[[ DATA open ]]

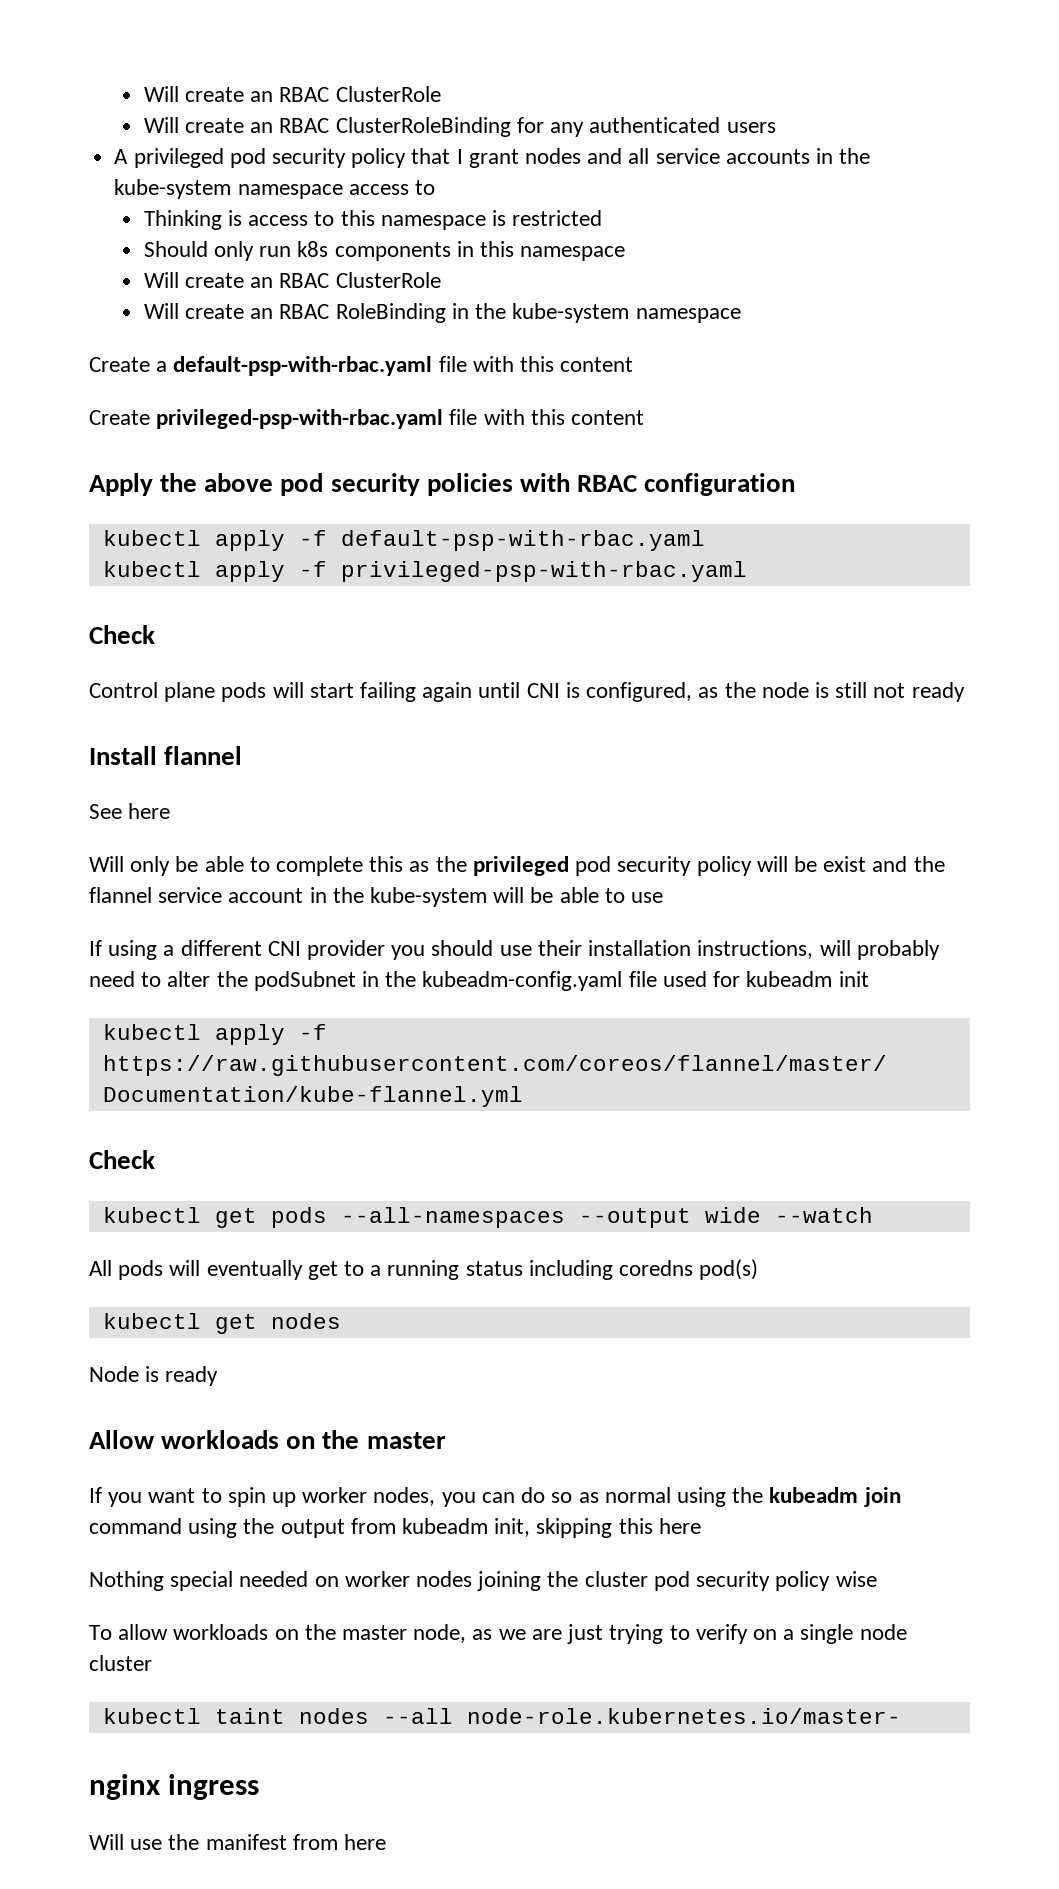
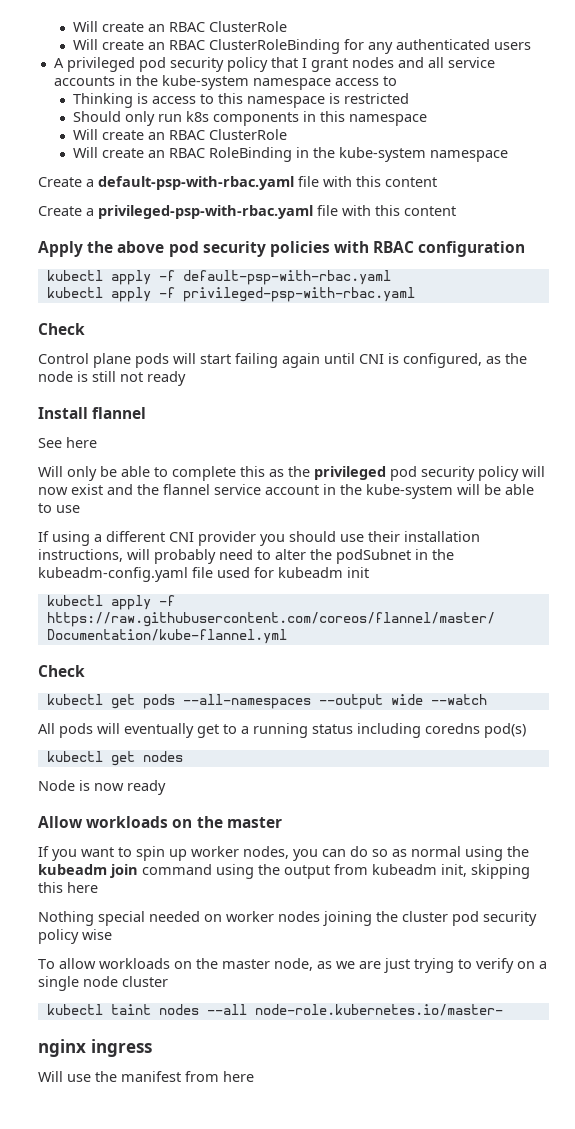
(150, 417) none -> [86,208,94,216] a
[793,856,817,872] be -> [38,487,68,495] now
(160, 1374) none -> [94,783,124,791] now

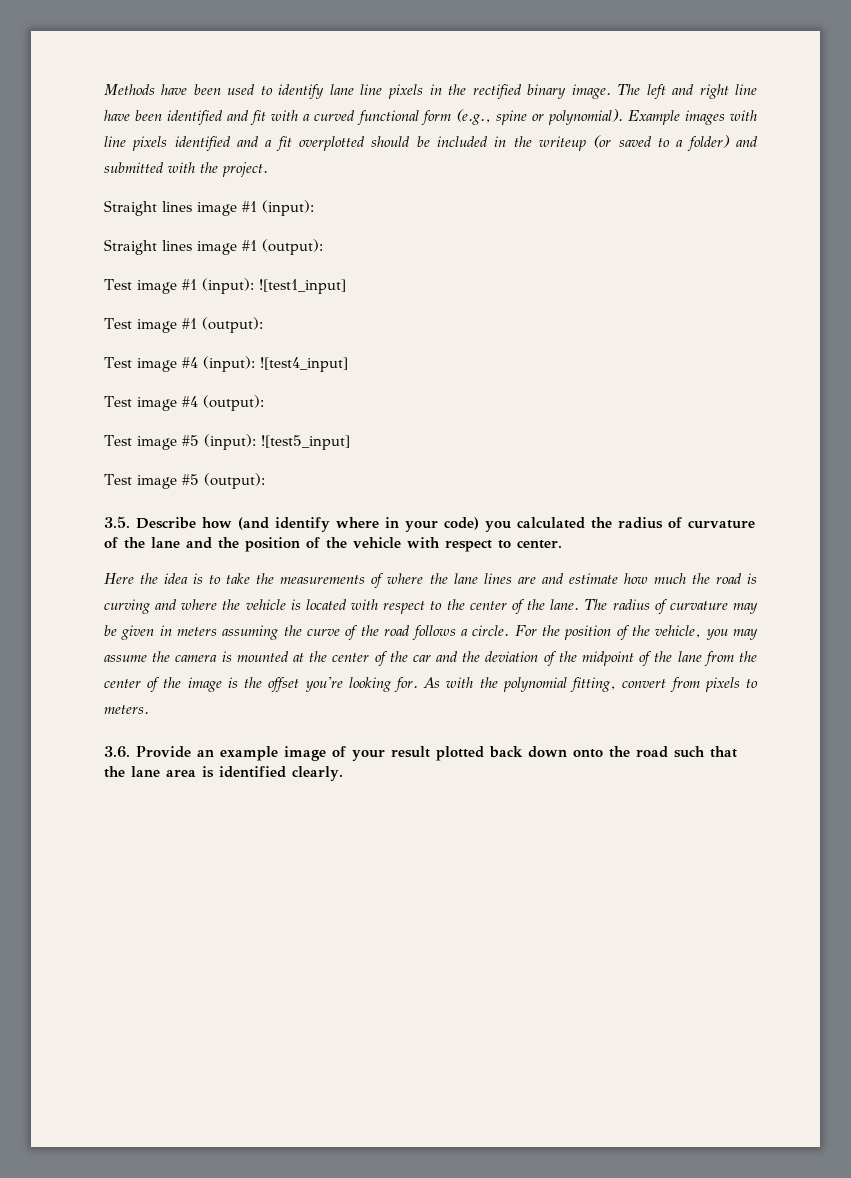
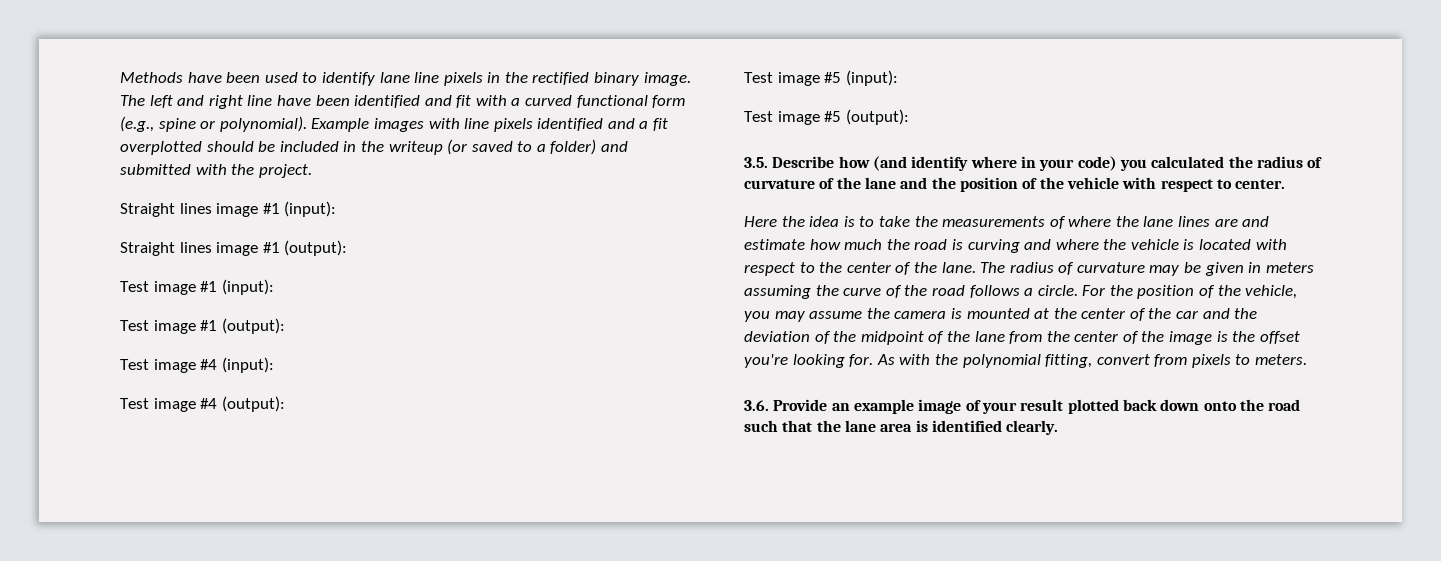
[258,279,346,294] ![test1_input] -> (274, 287) none
[259,357,348,372] ![test4_input] -> (274, 365) none
[260,435,350,450] ![test5_input] -> (898, 78) none

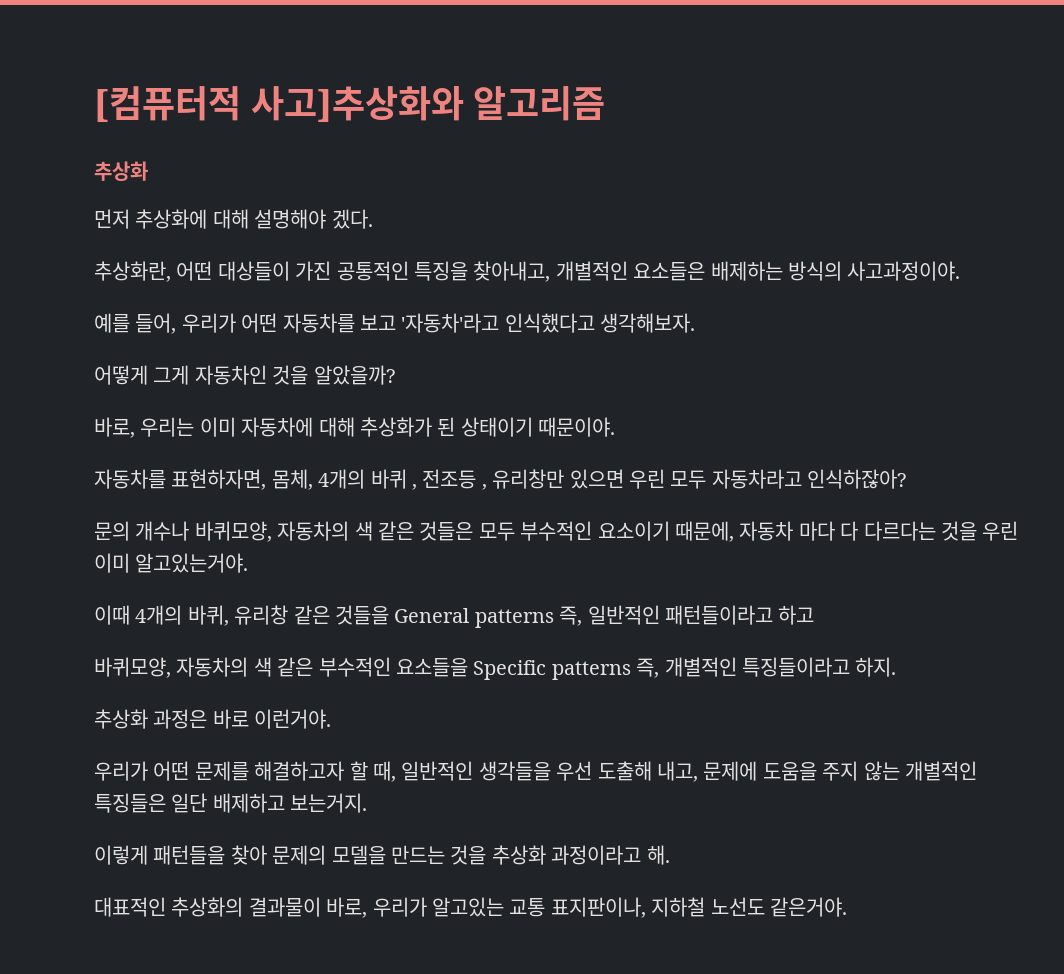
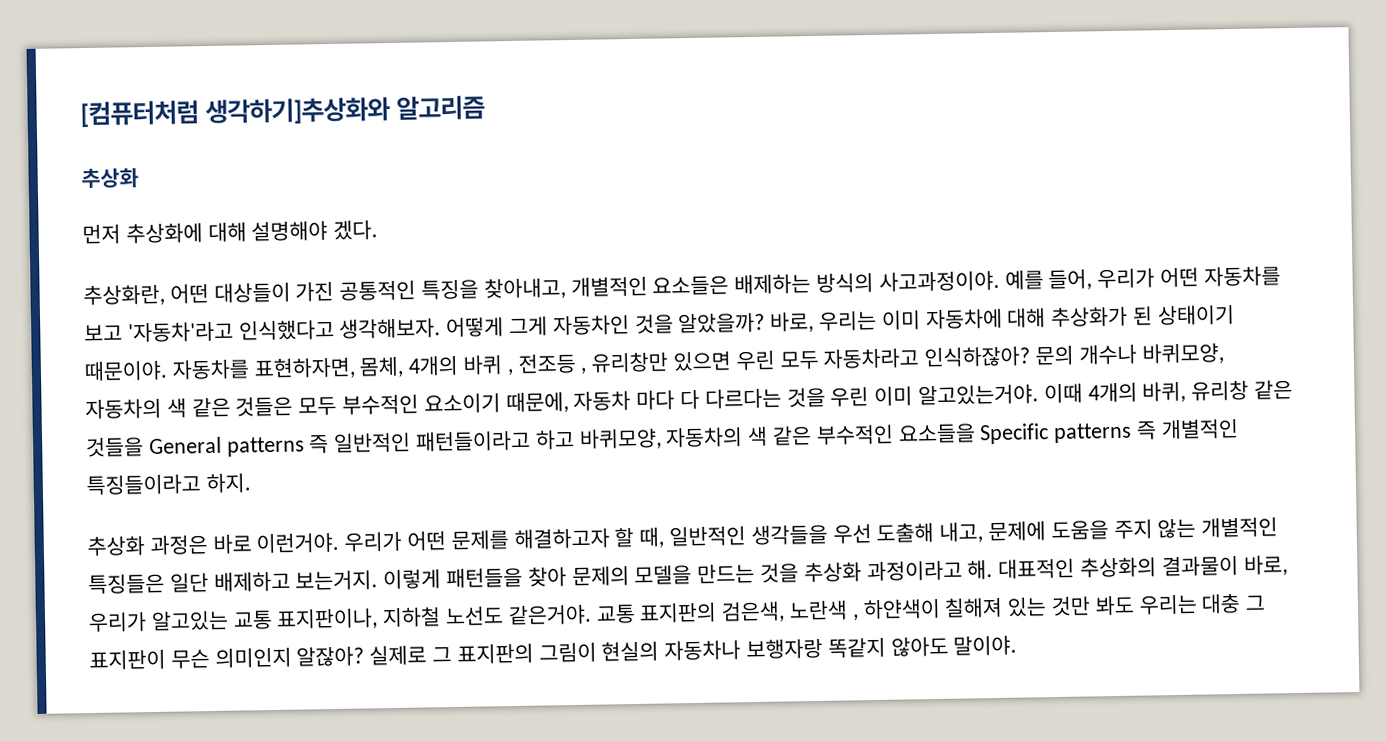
[94,86,464,122] [컴퓨터적 사고]추상화와 -> [80,96,392,128] [컴퓨터처럼 생각하기]추상화와
(961, 271) // -> (1000, 281) none
(696, 323) // -> (442, 328) none
(395, 375) // -> (766, 323) none
(616, 427) // -> (168, 371) none
(907, 479) // -> (1031, 357) none
(249, 563) // -> (1040, 395) none
[559,606,583,626] 즉, -> [309,434,330,454] 즉
(815, 615) // -> (575, 439) none
[636,658,660,678] 즉, -> [1136,420,1158,440] 즉
(332, 719) // -> (340, 543) none
(368, 803) // -> (379, 580) none
(670, 855) // -> (994, 570) none
(847, 907) none -> [595,593,1267,624] [89,635,1018,671] 교통 표지판의 검은색, 노란색 , 하얀색이 칠해져 있는 것만 봐도 우리는 대충 그 표지판이 무슨 의미인지 알잖아? 실제로 그 표지판의 그림이 현실의 자동차나 보행자랑 똑같지 않아도 말이야.

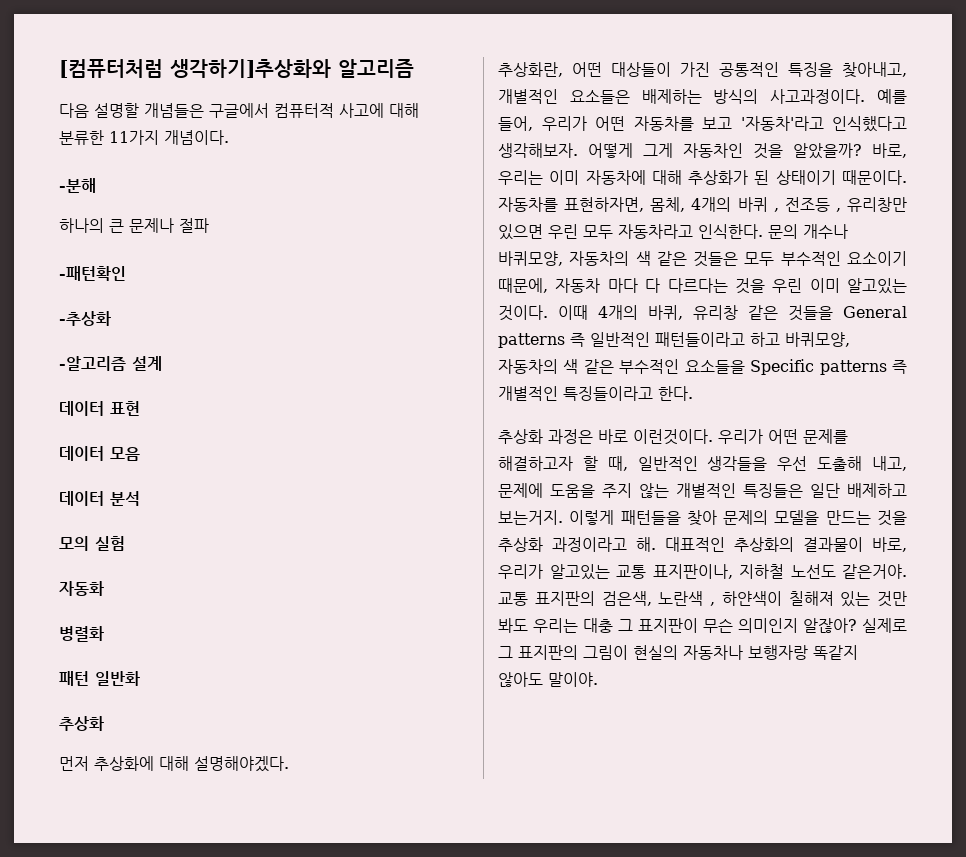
(486, 108) none -> [59,103,419,118] [59,130,229,145] [59,178,96,193] [59,218,209,233] [59,266,126,281] [59,311,111,326] [59,356,162,371] [59,401,140,416] [59,446,140,461] [59,491,140,506] [59,536,125,551] [59,581,104,596] [59,626,104,642] [59,671,140,686] // 다음 설명할 개념들은 구글에서 컴퓨터적 사고에 대해 분류한 11가지 개념이다. // -분해 // 하나의 큰 문제나 절파 // -패턴확인 // -추상화 // -알고리즘 설계 // 데이터 표현 // 데이터 모음 // 데이터 분석 // 모의 실험 // 자동화 // 병렬화 // 패턴 일반화
[251,220,379,242] 설명해야 겠다. -> [194,756,289,772] 설명해야겠다.
[878,270,1000,292] 사고과정이야. -> [770,89,866,104] 사고과정이다.
[84,360,168,382] 때문이야. -> [842,170,907,185] 때문이다.
[924,346,1031,368] 인식하잖아? -> [698,224,763,239] 인식한다.
[918,384,1040,406] 알고있는거야. -> [847,278,907,294] [498,305,548,321] 알고있는 것이다.
[205,473,251,494] 하지. -> [658,386,693,401] 한다.
[256,532,340,554] 이런거야. -> [633,429,713,445] 이런것이다.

[[ DATA closed ]]

■ TASK STATEMENT
Every line above is to be given again exactly, apart from the pictures.

■ RESULT
(150, 417) none -> [86,208,94,216] a
[793,856,817,872] be -> [38,487,68,495] now
(160, 1374) none -> [94,783,124,791] now

[258,279,346,294] ![test1_input] -> (274, 287) none
[259,357,348,372] ![test4_input] -> (274, 365) none
[260,435,350,450] ![test5_input] -> (898, 78) none

[94,86,464,122] [컴퓨터적 사고]추상화와 -> [80,96,392,128] [컴퓨터처럼 생각하기]추상화와
(961, 271) // -> (1000, 281) none
(696, 323) // -> (442, 328) none
(395, 375) // -> (766, 323) none
(616, 427) // -> (168, 371) none
(907, 479) // -> (1031, 357) none
(249, 563) // -> (1040, 395) none
[559,606,583,626] 즉, -> [309,434,330,454] 즉
(815, 615) // -> (575, 439) none
[636,658,660,678] 즉, -> [1136,420,1158,440] 즉
(332, 719) // -> (340, 543) none
(368, 803) // -> (379, 580) none
(670, 855) // -> (994, 570) none
(847, 907) none -> [595,593,1267,624] [89,635,1018,671] 교통 표지판의 검은색, 노란색 , 하얀색이 칠해져 있는 것만 봐도 우리는 대충 그 표지판이 무슨 의미인지 알잖아? 실제로 그 표지판의 그림이 현실의 자동차나 보행자랑 똑같지 않아도 말이야.

(486, 108) none -> [59,103,419,118] [59,130,229,145] [59,178,96,193] [59,218,209,233] [59,266,126,281] [59,311,111,326] [59,356,162,371] [59,401,140,416] [59,446,140,461] [59,491,140,506] [59,536,125,551] [59,581,104,596] [59,626,104,642] [59,671,140,686] // 다음 설명할 개념들은 구글에서 컴퓨터적 사고에 대해 분류한 11가지 개념이다. // -분해 // 하나의 큰 문제나 절파 // -패턴확인 // -추상화 // -알고리즘 설계 // 데이터 표현 // 데이터 모음 // 데이터 분석 // 모의 실험 // 자동화 // 병렬화 // 패턴 일반화
[251,220,379,242] 설명해야 겠다. -> [194,756,289,772] 설명해야겠다.
[878,270,1000,292] 사고과정이야. -> [770,89,866,104] 사고과정이다.
[84,360,168,382] 때문이야. -> [842,170,907,185] 때문이다.
[924,346,1031,368] 인식하잖아? -> [698,224,763,239] 인식한다.
[918,384,1040,406] 알고있는거야. -> [847,278,907,294] [498,305,548,321] 알고있는 것이다.
[205,473,251,494] 하지. -> [658,386,693,401] 한다.
[256,532,340,554] 이런거야. -> [633,429,713,445] 이런것이다.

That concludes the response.